RAW DATA:

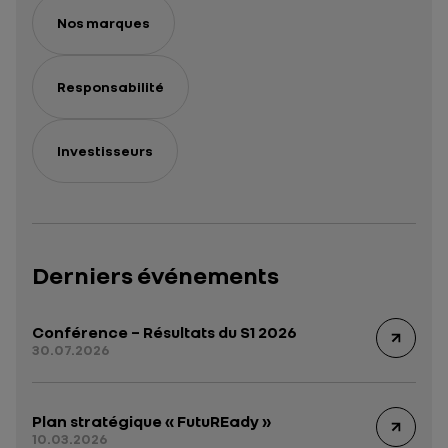
électriques
Nos marques
Responsabilité
Investisseurs
Derniers événements
Conférence – Résultats du S1 2026
30.07.2026
Plan stratégique « FutuREady »
10.03.2026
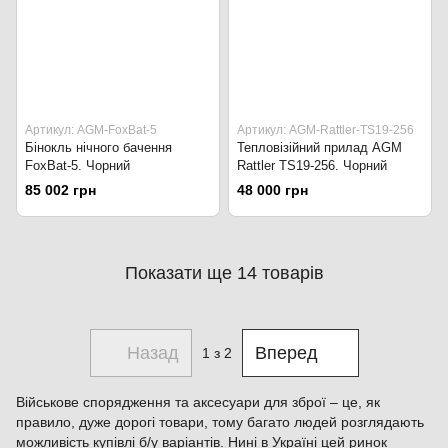
Артикул: AGM-FoxBat-5
Артикул: AGM-Rattler-TS19-256
Бінокль нічного бачення
Тепловізійний прилад AGM
FoxBat-5. Чорний
Rattler TS19-256. Чорний
85 002 грн
48 000 грн
Показати ще 14 товарів
Назад
Вперед
1
з 2
Військове спорядження та аксесуари для зброї – це, як
правило, дуже дорогі товари, тому багато людей розглядають
можливість купівлі б/у варіантів. Нині в Україні цей ринок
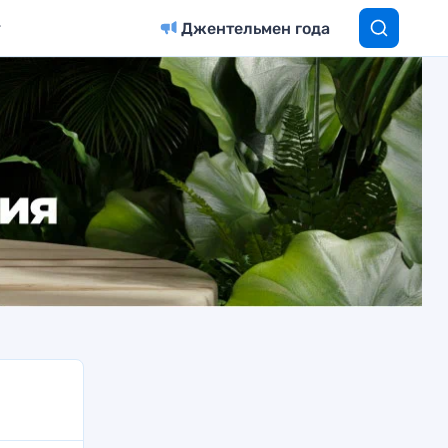
Джентельмен года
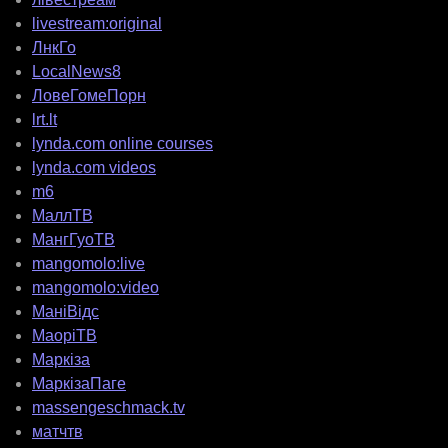
livestream:original
ЛнкГо
LocalNews8
ЛовеГомеПорн
lrt.lt
lynda.com online courses
lynda.com videos
m6
МаллТВ
МангГуоТВ
mangomolo:live
mangomolo:video
МаніВідс
МаоріТВ
Маркіза
МаркізаПаге
massengeschmack.tv
матчтв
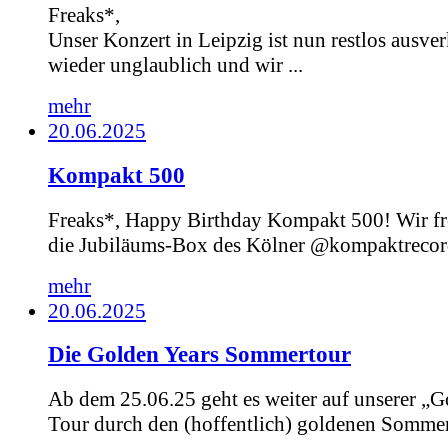
Freaks*,
Unser Konzert in Leipzig ist nun restlos ausver
wieder unglaublich und wir ...
mehr
20.06.2025
Kompakt 500
Freaks*, Happy Birthday Kompakt 500! Wir fr
die Jubiläums-Box des Kölner @kompaktrecord
mehr
20.06.2025
Die Golden Years Sommertour
Ab dem 25.06.25 geht es weiter auf unserer „G
Tour durch den (hoffentlich) goldenen Sommer.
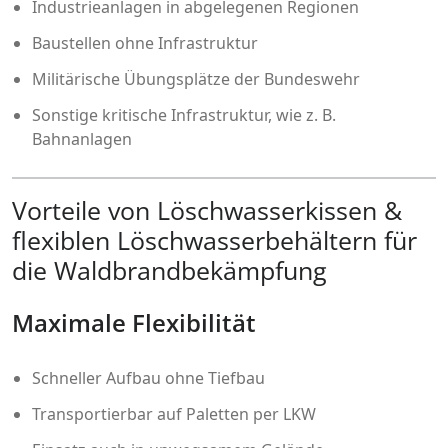
Industrieanlagen in abgelegenen Regionen
Baustellen ohne Infrastruktur
Militärische Übungsplätze der Bundeswehr
Sonstige kritische Infrastruktur, wie z. B.
Bahnanlagen
Vorteile von Löschwasserkissen &
flexiblen Löschwasserbehältern für
die Waldbrandbekämpfung
Maximale Flexibilität
Schneller Aufbau ohne Tiefbau
Transportierbar auf Paletten per LKW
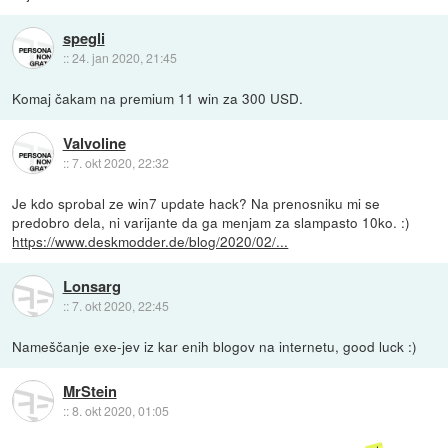
spegli
::
24. jan 2020, 21:45
Komaj čakam na premium 11 win za 300 USD.
Valvoline
::
7. okt 2020, 22:32
Je kdo sprobal ze win7 update hack? Na prenosniku mi se
predobro dela, ni varijante da ga menjam za slampasto 10ko. :)
https://www.deskmodder.de/blog/2020/02/...
Lonsarg
::
7. okt 2020, 22:45
Nameščanje exe-jev iz kar enih blogov na internetu, good luck :)
MrStein
::
8. okt 2020, 01:05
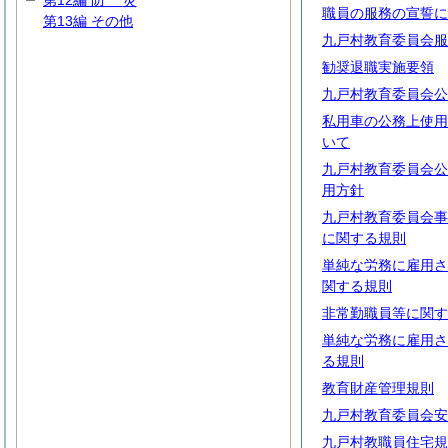
第12編
防
災
職員の服務の宣誓に
第13編 その他
九戸村教育委員会服
勧奨退職実施要領
九戸村教育委員会公
私用車の公務上使用
いて
九戸村教育委員会公
用方針
九戸村教育委員会事
に関する規則
単純な労務に雇用さ
関する規則
非常勤職員等に関す
単純な労務に雇用さ
る規則
教育財産管理規則
九戸村教育委員会安
九戸村教職員住宅規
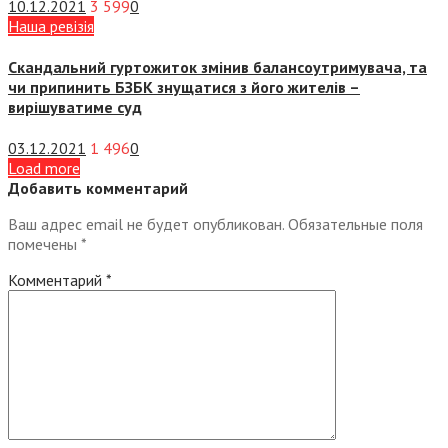
10.12.2021
3 599
0
Наша ревізія
Скандальний гуртожиток змінив балансоутримувача, та
чи припинить БЗБК знущатися з його жителів –
вирішуватиме суд
03.12.2021
1 496
0
Load more
Добавить комментарий
Ваш адрес email не будет опубликован.
Обязательные поля
помечены
*
Комментарий
*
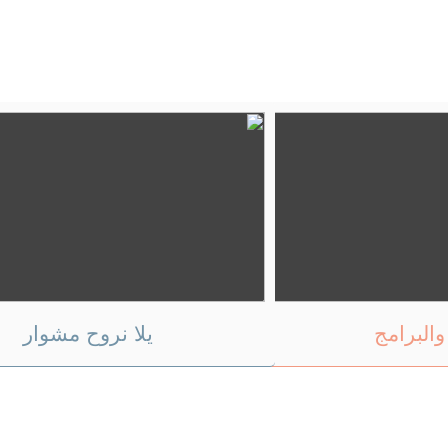
والبرامج
يلا نروح مشوار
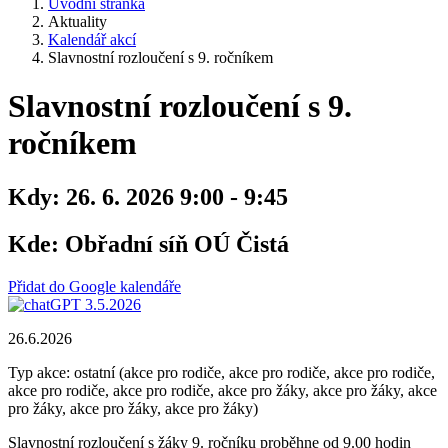
Úvodní stránka
Aktuality
Kalendář akcí
Slavnostní rozloučení s 9. ročníkem
Slavnostní rozloučení s 9.
ročníkem
Kdy:
26. 6. 2026 9:00 - 9:45
Kde:
Obřadní síň OÚ Čistá
Přidat do Google kalendáře
26.6.2026
Typ akce: ostatní (akce pro rodiče, akce pro rodiče, akce pro rodiče,
akce pro rodiče, akce pro rodiče, akce pro žáky, akce pro žáky, akce
pro žáky, akce pro žáky, akce pro žáky)
Slavnostní rozloučení s žáky 9. ročníku proběhne od 9.00 hodin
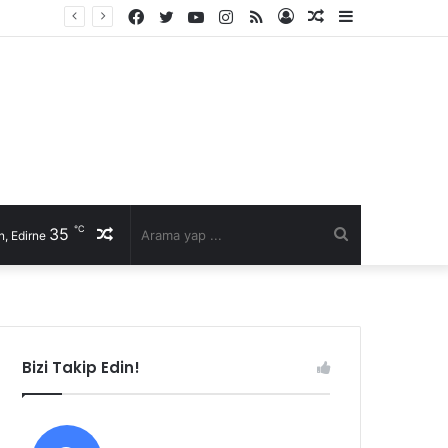
Facebook
Twitter
YouTube
Instagram
RSS
Kayıt
Rastgele
Kenar
li talep
Ol
Makale
Bölmesi
℃
35
Rastgele
Arama
, Edirne
Makale
yap
...
Bizi Takip Edin!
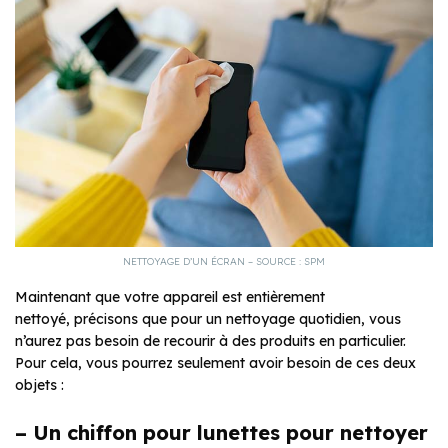
NETTOYAGE D’UN ÉCRAN – SOURCE : SPM
Maintenant que votre appareil est entièrement
nettoyé, précisons que pour un nettoyage quotidien, vous
n’aurez pas besoin de recourir à des produits en particulier.
Pour cela, vous pourrez seulement avoir besoin de ces deux
objets :
– Un chiffon pour lunettes pour nettoyer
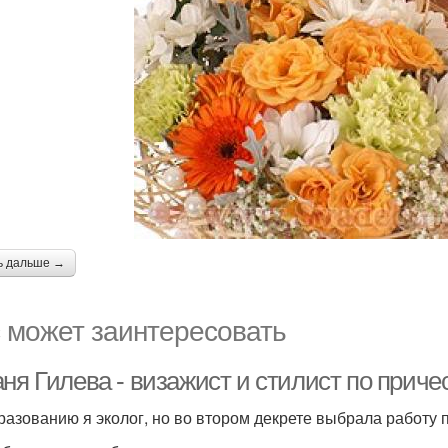
ь дальше →
 может заинтересовать
ня Гилева - визажист и стилист по приче
разованию я эколог, но во втором декрете выбрала работу п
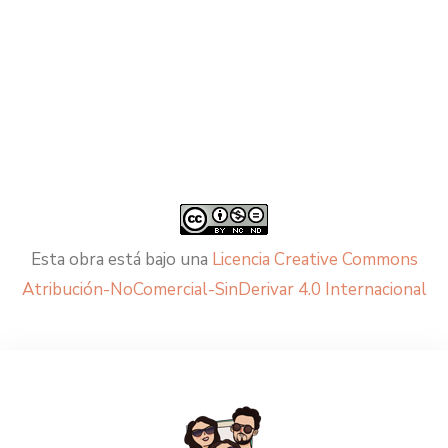
Esta obra está bajo una
Licencia Creative Commons
Atribución-NoComercial-SinDerivar 4.0 Internacional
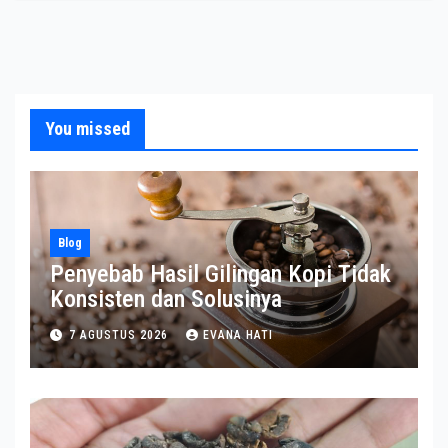
You missed
Blog
Penyebab Hasil Gilingan Kopi Tidak
Konsisten dan Solusinya
7 AGUSTUS 2026
EVANA HATI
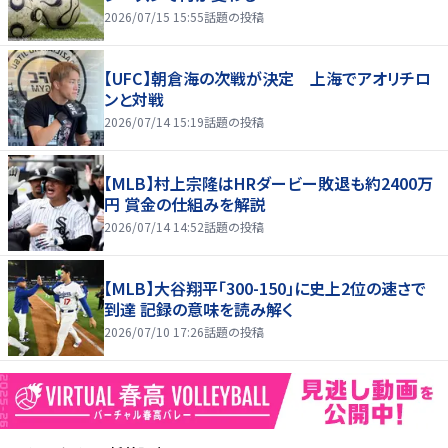
2026/07/15 15:55
話題の投稿
【UFC】朝倉海の次戦が決定 上海でアオリチロ
ンと対戦
2026/07/14 15:19
話題の投稿
【MLB】村上宗隆はHRダービー敗退も約2400万
円 賞金の仕組みを解説
2026/07/14 14:52
話題の投稿
【MLB】大谷翔平「300-150」に史上2位の速さで
到達 記録の意味を読み解く
2026/07/10 17:26
話題の投稿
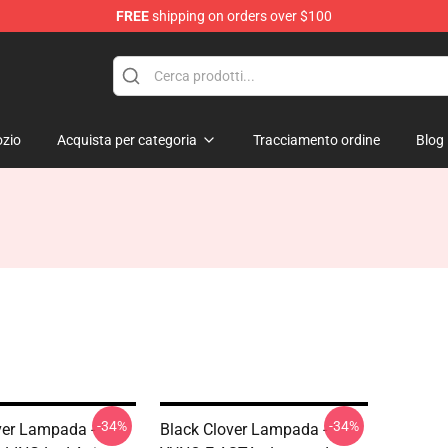
FREE
shipping on orders over $100
zio
Acquista per categoria
Tracciamento ordine
Blog
-34%
-34%
ver Lampada -
Black Clover Lampada -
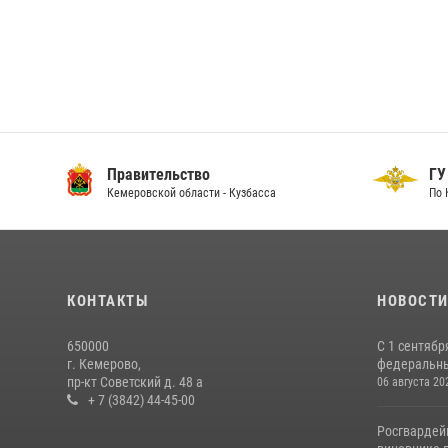
Правительство
ГУ
Кемеровской области - Кузбасса
По 
КОНТАКТЫ
НОВОСТ
650000
С 1 сентябр
г. Кемерово,
федеральный
пр-кт Советский д. 48 а
06 августа 20
+ 7 (3842) 44-45-00
Росгвардей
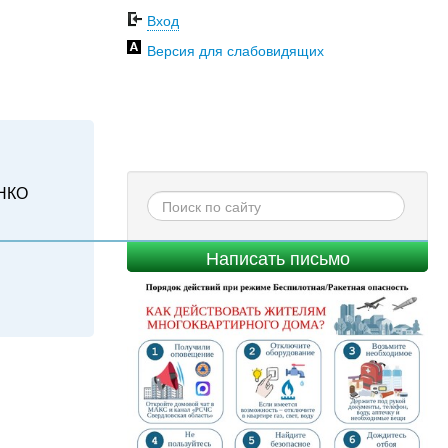
Вход
Версия для слабовидящих
НКО
Написать письмо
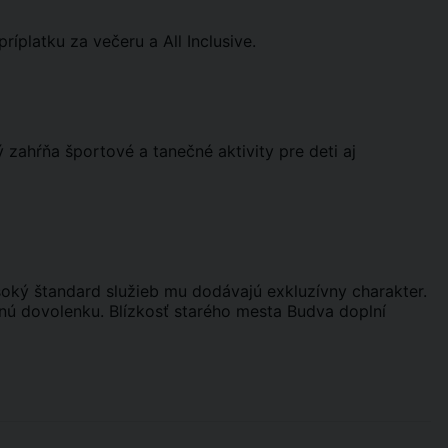
ríplatku za večeru a All Inclusive.
 zahŕňa športové a tanečné aktivity pre deti aj
ysoký štandard služieb mu dodávajú exkluzívny charakter.
ú dovolenku. Blízkosť starého mesta Budva doplní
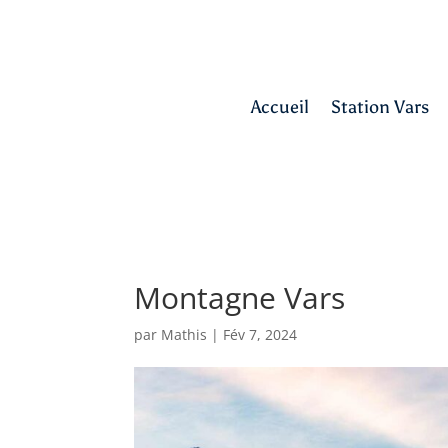
Accueil
Station Vars
Montagne Vars
par
Mathis
|
Fév 7, 2024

THE PROBLEM: The reply should hold every line of the records unchanged and no pictures.

ANSWER TO THIS TASK:
électriques
Nos marques
Responsabilité
Investisseurs
Derniers événements
Conférence – Résultats du S1 2026
30.07.2026
Plan stratégique « FutuREady »
10.03.2026
Артикул: AGM-FoxBat-5
Артикул: AGM-Rattler-TS19-256
Бінокль нічного бачення
Тепловізійний прилад AGM
FoxBat-5. Чорний
Rattler TS19-256. Чорний
85 002 грн
48 000 грн
Показати ще 14 товарів
Назад
Вперед
1
з 2
Військове спорядження та аксесуари для зброї – це, як
правило, дуже дорогі товари, тому багато людей розглядають
можливість купівлі б/у варіантів. Нині в Україні цей ринок
Джентельмен года
livestream:original
ЛнкГо
LocalNews8
ЛовеГомеПорн
lrt.lt
lynda.com online courses
lynda.com videos
m6
МаллТВ
МангГуоТВ
mangomolo:live
mangomolo:video
МаніВідс
МаоріТВ
Маркіза
МаркізаПаге
massengeschmack.tv
матчтв
Freaks*,
Unser Konzert in Leipzig ist nun restlos ausver
wieder unglaublich und wir ...
mehr
20.06.2025
Kompakt 500
Freaks*, Happy Birthday Kompakt 500! Wir fr
die Jubiläums-Box des Kölner @kompaktrecord
mehr
20.06.2025
Die Golden Years Sommertour
Ab dem 25.06.25 geht es weiter auf unserer „G
Tour durch den (hoffentlich) goldenen Sommer.
Industrieanlagen in abgelegenen Regionen
Baustellen ohne Infrastruktur
Militärische Übungsplätze der Bundeswehr
Sonstige kritische Infrastruktur, wie z. B.
Bahnanlagen
Vorteile von Löschwasserkissen &
flexiblen Löschwasserbehältern für
die Waldbrandbekämpfung
Maximale Flexibilität
Schneller Aufbau ohne Tiefbau
Transportierbar auf Paletten per LKW
spegli
::
24. jan 2020, 21:45
Komaj čakam na premium 11 win za 300 USD.
Valvoline
::
7. okt 2020, 22:32
Je kdo sprobal ze win7 update hack? Na prenosniku mi se
predobro dela, ni varijante da ga menjam za slampasto 10ko. :)
https://www.deskmodder.de/blog/2020/02/...
Lonsarg
::
7. okt 2020, 22:45
Nameščanje exe-jev iz kar enih blogov na internetu, good luck :)
MrStein
::
8. okt 2020, 01:05
第12編
防
災
職員の服務の宣誓に
第13編 その他
九戸村教育委員会服
勧奨退職実施要領
九戸村教育委員会公
私用車の公務上使用
いて
九戸村教育委員会公
用方針
九戸村教育委員会事
に関する規則
単純な労務に雇用さ
関する規則
非常勤職員等に関す
単純な労務に雇用さ
る規則
教育財産管理規則
九戸村教育委員会安
九戸村教職員住宅規
10.12.2021
3 599
0
Наша ревізія
Скандальний гуртожиток змінив балансоутримувача, та
чи припинить БЗБК знущатися з його жителів –
вирішуватиме суд
03.12.2021
1 496
0
Load more
Добавить комментарий
Ваш адрес email не будет опубликован.
Обязательные поля
помечены
*
Комментарий
*
والبرامج
يلا نروح مشوار
Úvodní stránka
Aktuality
Kalendář akcí
Slavnostní rozloučení s 9. ročníkem
Slavnostní rozloučení s 9.
ročníkem
Kdy:
26. 6. 2026 9:00 - 9:45
Kde:
Obřadní síň OÚ Čistá
Přidat do Google kalendáře
26.6.2026
Typ akce: ostatní (akce pro rodiče, akce pro rodiče, akce pro rodiče,
akce pro rodiče, akce pro rodiče, akce pro žáky, akce pro žáky, akce
pro žáky, akce pro žáky, akce pro žáky)
Slavnostní rozloučení s žáky 9. ročníku proběhne od 9.00 hodin
Facebook
Twitter
YouTube
Instagram
RSS
Kayıt
Rastgele
Kenar
li talep
Ol
Makale
Bölmesi
℃
35
Rastgele
Arama
, Edirne
Makale
yap
...
Bizi Takip Edin!
NETTOYAGE D’UN ÉCRAN – SOURCE : SPM
Maintenant que votre appareil est entièrement
nettoyé, précisons que pour un nettoyage quotidien, vous
n’aurez pas besoin de recourir à des produits en particulier.
Pour cela, vous pourrez seulement avoir besoin de ces deux
objets :
– Un chiffon pour lunettes pour nettoyer
ь дальше →
 может заинтересовать
ня Гилева - визажист и стилист по приче
разованию я эколог, но во втором декрете выбрала работу п
Esta obra está bajo una
Licencia Creative Commons
Atribución-NoComercial-SinDerivar 4.0 Internacional
You missed
Blog
Penyebab Hasil Gilingan Kopi Tidak
Konsisten dan Solusinya
7 AGUSTUS 2026
EVANA HATI
2026/07/15 15:55
話題の投稿
【UFC】朝倉海の次戦が決定 上海でアオリチロ
ンと対戦
2026/07/14 15:19
話題の投稿
【MLB】村上宗隆はHRダービー敗退も約2400万
円 賞金の仕組みを解説
2026/07/14 14:52
話題の投稿
【MLB】大谷翔平「300-150」に史上2位の速さで
到達 記録の意味を読み解く
2026/07/10 17:26
話題の投稿
FREE
shipping on orders over $100
zio
Acquista per categoria
Tracciamento ordine
Blog
-34%
-34%
ver Lampada -
Black Clover Lampada -
Правительство
ГУ
Кемеровской области - Кузбасса
По 
КОНТАКТЫ
НОВОСТ
650000
С 1 сентябр
г. Кемерово,
федеральный
пр-кт Советский д. 48 а
06 августа 20
+ 7 (3842) 44-45-00
Росгвардей
Вход
Версия для слабовидящих
НКО
Написать письмо
ríplatku za večeru a All Inclusive.
 zahŕňa športové a tanečné aktivity pre deti aj
ysoký štandard služieb mu dodávajú exkluzívny charakter.
ú dovolenku. Blízkosť starého mesta Budva doplní
Accueil
Station Vars
Montagne Vars
par
Mathis
|
Fév 7, 2024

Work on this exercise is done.